## Work item:
Leaving out the pictures, return each line of the entries from the first through the line with "structure Cu 1", and only those lines.

## Entries provided:
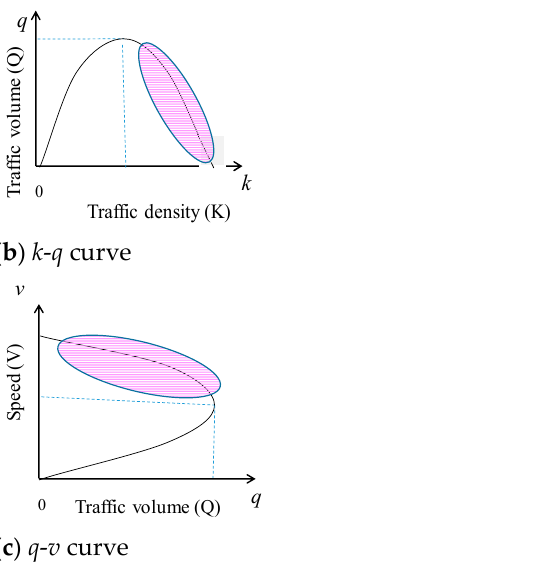
Figure 3. Theoretical fundamental traffic flow characteristics.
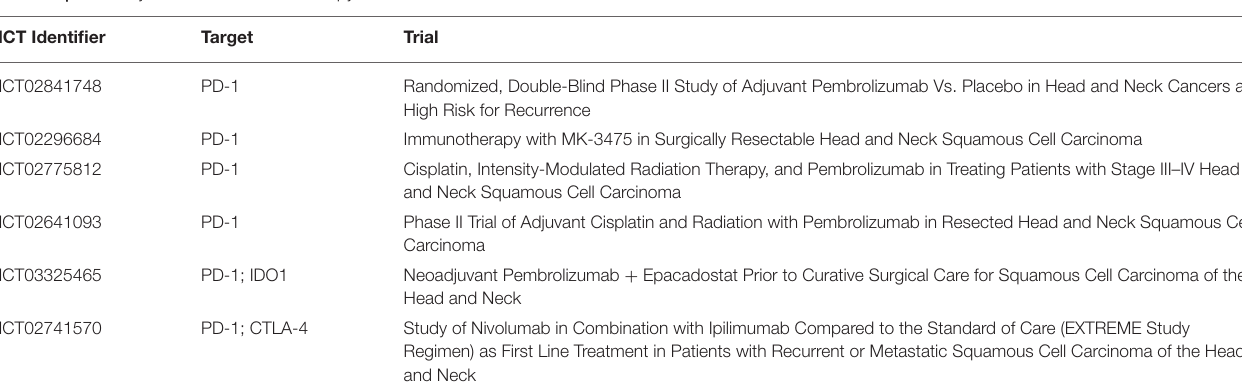
TABLE 2 | Summary of selected immunotherapy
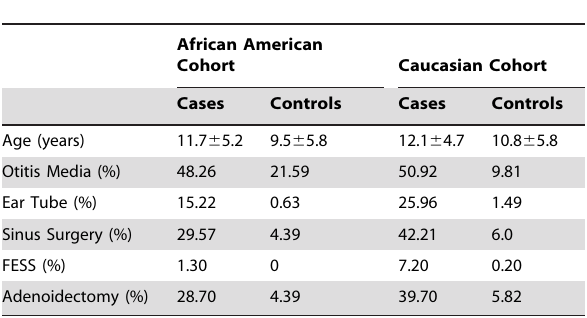
Table 1. Demographics and clinical features of study groups.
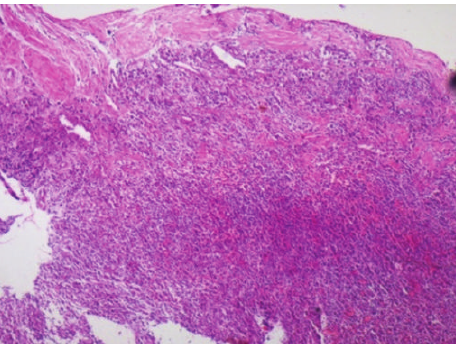
Figure 18: Histopathology report: periapical granuloma.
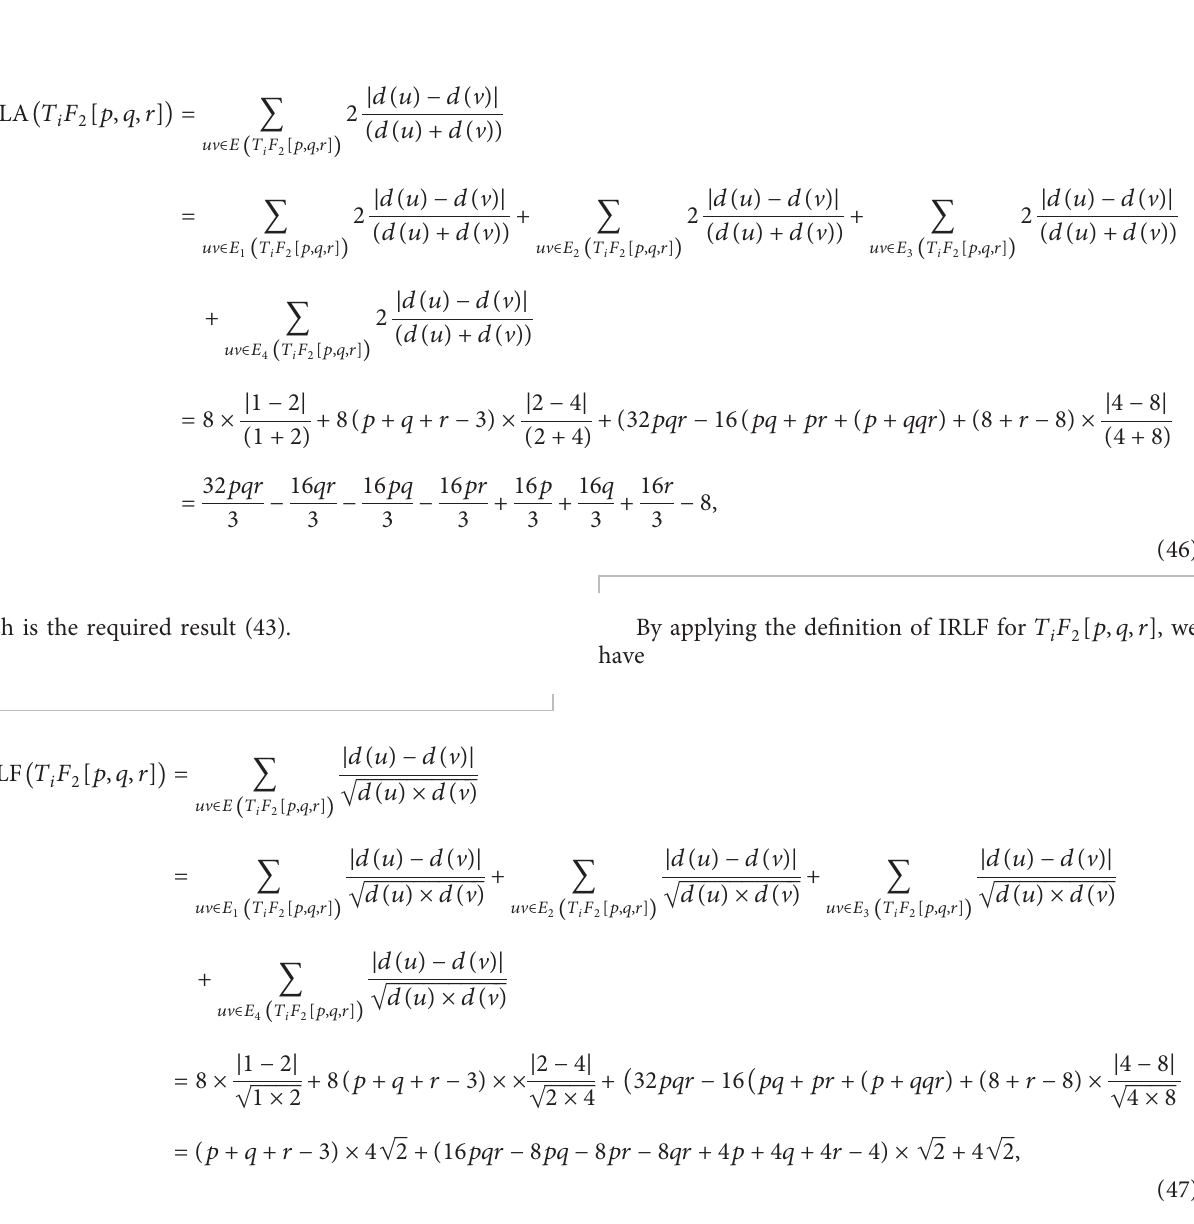
, and IRGA for crystallographic structure Cu 1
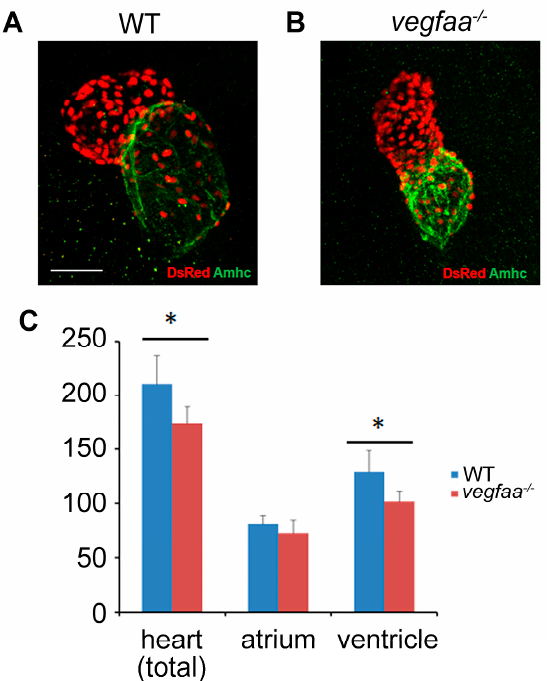
Figure 5. vegfaa promotes cardiomyocytes proliferation. ( A , B ) Immunofluorescence indicates the expression of transgene Tg ( myl7:nDsRed ) (red) in both cardiac chambers facilitating cardiomyocyte counting at 48 hpf. Atria are labeled with the anti-Amhc (atrial myosin heavy chain) antibody S46 (green); ( C ) Bar graphs indicate the number of atrial and ventricular cardiomyocyte nuclei, as well as the total number of cardiomyocytes; asterisks indicate statistically significant differences compared to wild-type ( p < 0.05) (WT n = 5; vegfaa − / − n = 5).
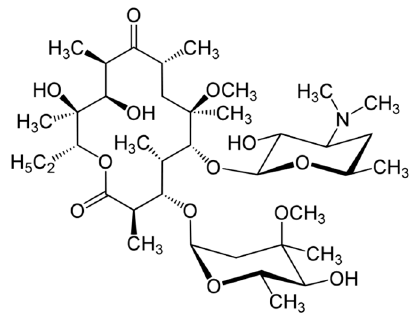
Figure 1. Chemical structure of clarithromycin (CLR).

## Finished task:
Figure 3. Theoretical fundamental traffic flow characteristics.
TABLE 2 | Summary of selected immunotherapy
Table 1. Demographics and clinical features of study groups.
Figure 18: Histopathology report: periapical granuloma.
, and IRGA for crystallographic structure Cu 1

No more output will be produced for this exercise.